▸ **DATASET EXTRACT**
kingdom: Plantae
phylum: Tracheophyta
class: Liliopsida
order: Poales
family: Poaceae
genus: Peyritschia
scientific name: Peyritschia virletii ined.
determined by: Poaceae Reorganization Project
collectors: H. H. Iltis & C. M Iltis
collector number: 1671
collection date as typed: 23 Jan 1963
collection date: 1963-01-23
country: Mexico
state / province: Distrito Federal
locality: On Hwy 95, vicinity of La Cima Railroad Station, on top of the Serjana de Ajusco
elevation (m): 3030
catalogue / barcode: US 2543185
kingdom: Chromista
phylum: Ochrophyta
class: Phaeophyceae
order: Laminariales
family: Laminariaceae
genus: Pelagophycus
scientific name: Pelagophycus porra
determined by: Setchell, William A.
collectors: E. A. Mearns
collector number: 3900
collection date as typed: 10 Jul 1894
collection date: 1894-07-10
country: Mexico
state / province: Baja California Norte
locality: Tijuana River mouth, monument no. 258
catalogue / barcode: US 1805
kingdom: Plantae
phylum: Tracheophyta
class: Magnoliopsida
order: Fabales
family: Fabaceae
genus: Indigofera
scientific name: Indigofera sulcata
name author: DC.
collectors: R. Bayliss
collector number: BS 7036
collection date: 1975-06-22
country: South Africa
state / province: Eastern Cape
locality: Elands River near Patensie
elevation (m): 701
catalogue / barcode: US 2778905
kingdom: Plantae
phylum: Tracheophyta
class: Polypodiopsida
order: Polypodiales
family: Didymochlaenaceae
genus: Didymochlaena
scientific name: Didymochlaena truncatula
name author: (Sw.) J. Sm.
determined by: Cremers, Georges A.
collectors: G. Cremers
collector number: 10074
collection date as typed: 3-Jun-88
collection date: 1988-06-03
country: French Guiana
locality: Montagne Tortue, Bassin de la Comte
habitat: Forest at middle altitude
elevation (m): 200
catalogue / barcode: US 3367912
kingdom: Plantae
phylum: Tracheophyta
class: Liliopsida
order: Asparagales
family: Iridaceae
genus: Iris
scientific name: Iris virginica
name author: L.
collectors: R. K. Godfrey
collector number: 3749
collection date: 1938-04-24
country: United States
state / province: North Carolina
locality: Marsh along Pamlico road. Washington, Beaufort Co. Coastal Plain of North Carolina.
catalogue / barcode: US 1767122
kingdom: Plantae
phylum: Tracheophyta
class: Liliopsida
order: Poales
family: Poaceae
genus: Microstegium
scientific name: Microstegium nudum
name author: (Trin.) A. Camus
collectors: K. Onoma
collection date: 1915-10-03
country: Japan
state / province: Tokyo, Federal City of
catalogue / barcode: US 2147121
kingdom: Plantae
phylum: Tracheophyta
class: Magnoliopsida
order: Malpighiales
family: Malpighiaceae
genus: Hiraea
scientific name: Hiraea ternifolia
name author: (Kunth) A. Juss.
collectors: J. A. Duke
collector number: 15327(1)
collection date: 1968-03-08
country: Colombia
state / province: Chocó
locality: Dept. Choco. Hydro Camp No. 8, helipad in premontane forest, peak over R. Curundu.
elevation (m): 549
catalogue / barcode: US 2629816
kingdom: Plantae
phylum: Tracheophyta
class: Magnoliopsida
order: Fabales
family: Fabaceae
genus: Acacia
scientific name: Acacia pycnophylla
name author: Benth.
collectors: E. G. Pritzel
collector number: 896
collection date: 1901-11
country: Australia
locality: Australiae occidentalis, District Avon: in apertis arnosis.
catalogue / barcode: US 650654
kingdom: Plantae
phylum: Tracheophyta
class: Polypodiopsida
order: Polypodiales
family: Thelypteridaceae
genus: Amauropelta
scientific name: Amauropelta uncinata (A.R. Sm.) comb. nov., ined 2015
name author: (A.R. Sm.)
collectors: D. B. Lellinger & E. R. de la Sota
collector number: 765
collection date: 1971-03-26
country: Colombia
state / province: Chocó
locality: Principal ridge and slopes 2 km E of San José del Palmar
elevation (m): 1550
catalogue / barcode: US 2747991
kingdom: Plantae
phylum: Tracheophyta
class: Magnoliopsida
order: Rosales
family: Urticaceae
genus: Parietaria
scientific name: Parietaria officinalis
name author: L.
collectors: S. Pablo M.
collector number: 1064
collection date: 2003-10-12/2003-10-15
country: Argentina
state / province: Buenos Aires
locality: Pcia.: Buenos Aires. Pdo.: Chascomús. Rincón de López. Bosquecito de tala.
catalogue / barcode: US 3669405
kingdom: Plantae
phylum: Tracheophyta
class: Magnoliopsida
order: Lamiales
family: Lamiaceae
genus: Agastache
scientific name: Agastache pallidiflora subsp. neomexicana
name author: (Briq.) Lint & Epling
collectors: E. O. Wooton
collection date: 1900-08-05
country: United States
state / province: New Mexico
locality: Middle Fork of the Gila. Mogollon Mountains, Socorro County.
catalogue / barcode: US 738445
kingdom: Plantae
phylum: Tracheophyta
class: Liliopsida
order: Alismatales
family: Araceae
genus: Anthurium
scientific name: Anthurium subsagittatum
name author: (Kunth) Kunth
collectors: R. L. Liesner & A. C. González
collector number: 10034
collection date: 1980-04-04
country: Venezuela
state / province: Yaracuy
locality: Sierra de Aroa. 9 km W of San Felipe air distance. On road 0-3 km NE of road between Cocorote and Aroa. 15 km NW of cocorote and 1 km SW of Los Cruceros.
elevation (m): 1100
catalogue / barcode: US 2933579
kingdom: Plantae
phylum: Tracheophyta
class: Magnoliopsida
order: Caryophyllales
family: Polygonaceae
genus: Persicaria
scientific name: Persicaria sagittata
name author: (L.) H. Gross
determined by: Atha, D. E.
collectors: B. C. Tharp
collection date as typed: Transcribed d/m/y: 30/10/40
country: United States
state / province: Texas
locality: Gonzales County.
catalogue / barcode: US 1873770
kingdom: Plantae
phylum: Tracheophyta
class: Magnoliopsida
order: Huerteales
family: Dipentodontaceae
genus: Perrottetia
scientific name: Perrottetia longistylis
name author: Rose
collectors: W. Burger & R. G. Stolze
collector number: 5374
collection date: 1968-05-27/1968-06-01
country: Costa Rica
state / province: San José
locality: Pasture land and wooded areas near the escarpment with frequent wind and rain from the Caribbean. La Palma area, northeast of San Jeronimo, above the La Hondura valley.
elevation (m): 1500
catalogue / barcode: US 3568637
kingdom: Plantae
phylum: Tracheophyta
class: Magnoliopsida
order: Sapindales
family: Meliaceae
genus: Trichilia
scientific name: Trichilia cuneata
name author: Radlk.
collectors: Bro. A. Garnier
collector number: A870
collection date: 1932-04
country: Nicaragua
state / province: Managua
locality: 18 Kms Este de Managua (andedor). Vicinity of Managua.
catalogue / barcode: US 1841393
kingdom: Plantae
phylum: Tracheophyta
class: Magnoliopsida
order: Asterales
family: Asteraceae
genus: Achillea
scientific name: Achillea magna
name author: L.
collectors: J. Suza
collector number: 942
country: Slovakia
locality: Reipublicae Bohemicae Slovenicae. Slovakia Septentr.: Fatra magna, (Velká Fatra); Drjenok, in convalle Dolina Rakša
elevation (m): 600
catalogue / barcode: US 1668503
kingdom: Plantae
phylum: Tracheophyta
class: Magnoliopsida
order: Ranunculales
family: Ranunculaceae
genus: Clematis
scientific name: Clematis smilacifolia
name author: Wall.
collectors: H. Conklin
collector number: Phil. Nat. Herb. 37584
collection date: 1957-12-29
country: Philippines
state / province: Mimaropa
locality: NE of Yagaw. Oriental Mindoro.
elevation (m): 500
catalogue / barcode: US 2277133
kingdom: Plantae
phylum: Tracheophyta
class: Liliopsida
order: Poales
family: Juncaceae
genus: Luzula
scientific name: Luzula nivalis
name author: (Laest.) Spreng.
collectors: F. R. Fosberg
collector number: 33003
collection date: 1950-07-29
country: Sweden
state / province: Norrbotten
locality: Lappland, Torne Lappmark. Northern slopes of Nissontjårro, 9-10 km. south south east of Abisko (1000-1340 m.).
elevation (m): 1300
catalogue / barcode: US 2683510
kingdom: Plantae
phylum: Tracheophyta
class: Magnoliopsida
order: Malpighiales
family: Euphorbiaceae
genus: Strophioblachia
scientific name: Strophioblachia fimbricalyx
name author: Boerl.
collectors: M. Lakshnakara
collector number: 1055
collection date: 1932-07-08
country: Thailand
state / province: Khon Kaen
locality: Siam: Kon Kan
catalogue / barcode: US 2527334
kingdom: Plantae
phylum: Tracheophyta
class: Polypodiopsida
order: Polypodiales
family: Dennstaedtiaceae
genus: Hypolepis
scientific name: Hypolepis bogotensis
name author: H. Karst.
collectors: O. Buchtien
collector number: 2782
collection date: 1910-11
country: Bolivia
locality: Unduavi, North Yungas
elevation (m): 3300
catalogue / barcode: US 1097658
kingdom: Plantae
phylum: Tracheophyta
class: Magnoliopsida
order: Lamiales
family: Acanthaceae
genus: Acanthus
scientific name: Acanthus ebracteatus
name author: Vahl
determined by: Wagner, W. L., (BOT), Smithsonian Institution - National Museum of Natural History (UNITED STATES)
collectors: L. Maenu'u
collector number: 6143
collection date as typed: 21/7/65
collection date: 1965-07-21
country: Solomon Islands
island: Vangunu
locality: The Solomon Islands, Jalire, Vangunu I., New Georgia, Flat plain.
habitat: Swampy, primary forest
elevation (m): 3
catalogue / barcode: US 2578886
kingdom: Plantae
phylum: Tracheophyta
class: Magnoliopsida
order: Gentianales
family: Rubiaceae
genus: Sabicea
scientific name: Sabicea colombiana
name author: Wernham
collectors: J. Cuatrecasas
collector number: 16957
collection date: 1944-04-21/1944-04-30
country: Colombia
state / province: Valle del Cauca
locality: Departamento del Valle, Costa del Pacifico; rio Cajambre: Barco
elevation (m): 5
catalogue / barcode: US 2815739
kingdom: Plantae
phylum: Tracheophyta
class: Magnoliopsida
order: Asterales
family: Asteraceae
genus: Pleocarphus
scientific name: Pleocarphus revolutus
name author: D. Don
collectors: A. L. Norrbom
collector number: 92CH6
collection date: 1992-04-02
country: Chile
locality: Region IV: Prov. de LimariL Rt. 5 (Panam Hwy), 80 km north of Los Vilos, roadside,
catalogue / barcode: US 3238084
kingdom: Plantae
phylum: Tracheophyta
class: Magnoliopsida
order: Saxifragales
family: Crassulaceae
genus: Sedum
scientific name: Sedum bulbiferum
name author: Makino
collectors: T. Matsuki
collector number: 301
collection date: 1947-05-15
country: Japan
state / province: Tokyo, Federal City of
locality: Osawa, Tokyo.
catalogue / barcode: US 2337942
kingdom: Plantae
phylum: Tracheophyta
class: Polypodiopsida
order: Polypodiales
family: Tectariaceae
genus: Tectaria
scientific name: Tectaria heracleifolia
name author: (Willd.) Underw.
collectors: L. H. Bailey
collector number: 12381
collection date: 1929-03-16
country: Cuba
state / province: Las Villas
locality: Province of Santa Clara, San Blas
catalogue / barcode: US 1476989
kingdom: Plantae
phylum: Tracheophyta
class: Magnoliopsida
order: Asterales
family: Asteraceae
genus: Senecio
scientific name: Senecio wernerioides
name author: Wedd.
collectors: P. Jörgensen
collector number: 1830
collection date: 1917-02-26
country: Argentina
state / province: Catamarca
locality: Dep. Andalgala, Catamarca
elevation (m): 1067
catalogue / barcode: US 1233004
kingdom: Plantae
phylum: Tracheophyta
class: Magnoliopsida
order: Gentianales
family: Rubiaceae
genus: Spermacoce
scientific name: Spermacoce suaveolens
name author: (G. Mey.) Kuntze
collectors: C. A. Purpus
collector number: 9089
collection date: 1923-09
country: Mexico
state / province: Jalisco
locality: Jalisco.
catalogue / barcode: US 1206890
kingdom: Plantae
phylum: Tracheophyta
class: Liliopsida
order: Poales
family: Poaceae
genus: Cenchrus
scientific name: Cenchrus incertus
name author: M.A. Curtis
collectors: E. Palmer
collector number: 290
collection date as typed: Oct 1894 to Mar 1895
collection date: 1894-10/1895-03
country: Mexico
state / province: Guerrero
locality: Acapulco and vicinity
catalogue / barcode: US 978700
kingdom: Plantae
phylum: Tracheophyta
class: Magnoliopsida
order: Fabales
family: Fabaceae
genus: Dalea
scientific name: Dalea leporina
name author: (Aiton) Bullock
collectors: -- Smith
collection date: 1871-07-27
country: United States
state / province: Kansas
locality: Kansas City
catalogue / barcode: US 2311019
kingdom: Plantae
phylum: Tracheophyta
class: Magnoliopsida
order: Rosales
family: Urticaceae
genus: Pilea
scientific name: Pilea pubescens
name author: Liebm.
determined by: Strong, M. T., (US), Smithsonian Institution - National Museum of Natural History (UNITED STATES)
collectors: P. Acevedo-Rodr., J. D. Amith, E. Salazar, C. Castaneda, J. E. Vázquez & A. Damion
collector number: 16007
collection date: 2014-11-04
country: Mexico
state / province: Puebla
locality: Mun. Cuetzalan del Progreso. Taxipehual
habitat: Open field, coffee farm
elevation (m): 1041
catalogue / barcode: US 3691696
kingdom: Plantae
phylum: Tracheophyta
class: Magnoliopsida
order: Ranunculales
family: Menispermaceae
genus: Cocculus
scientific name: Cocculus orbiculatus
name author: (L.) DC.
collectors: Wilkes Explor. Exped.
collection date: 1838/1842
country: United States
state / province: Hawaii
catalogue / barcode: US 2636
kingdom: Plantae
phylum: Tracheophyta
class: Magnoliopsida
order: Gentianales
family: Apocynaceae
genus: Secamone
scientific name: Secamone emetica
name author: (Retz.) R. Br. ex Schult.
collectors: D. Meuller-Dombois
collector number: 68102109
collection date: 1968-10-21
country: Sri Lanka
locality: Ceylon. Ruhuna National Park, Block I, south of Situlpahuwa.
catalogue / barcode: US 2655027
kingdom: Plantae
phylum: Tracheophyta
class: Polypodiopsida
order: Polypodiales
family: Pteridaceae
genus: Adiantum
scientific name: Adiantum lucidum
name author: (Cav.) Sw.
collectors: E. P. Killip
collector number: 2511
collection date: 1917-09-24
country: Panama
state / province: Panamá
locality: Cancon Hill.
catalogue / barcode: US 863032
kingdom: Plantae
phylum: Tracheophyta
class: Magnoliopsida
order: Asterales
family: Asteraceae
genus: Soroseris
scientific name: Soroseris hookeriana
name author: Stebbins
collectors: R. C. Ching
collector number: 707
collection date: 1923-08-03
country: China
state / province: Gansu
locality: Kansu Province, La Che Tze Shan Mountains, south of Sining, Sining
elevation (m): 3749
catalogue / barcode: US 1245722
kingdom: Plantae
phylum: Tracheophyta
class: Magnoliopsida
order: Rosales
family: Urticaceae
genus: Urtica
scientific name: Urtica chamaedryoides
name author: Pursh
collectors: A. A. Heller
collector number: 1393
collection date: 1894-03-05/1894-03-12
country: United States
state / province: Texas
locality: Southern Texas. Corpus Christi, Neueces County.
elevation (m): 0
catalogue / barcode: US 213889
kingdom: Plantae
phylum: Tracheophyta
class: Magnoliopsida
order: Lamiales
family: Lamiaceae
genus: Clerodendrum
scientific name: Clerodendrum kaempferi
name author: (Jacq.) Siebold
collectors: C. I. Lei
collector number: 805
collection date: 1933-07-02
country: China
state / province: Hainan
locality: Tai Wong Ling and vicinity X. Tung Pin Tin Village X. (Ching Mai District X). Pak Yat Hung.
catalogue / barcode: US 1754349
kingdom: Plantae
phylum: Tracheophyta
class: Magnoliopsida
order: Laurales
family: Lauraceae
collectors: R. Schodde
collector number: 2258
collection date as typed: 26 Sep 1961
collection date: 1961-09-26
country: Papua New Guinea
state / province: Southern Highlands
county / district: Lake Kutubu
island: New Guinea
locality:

▸ **EXERCISE DETAILS**
Reproduce verbatim every line from the one containing "name author: (Jacq.) Siebold" through the last line of the items, including both ends.

▸ **IN RESPONSE**
name author: (Jacq.) Siebold
collectors: C. I. Lei
collector number: 805
collection date: 1933-07-02
country: China
state / province: Hainan
locality: Tai Wong Ling and vicinity X. Tung Pin Tin Village X. (Ching Mai District X). Pak Yat Hung.
catalogue / barcode: US 1754349
kingdom: Plantae
phylum: Tracheophyta
class: Magnoliopsida
order: Laurales
family: Lauraceae
collectors: R. Schodde
collector number: 2258
collection date as typed: 26 Sep 1961
collection date: 1961-09-26
country: Papua New Guinea
state / province: Southern Highlands
county / district: Lake Kutubu
island: New Guinea
locality:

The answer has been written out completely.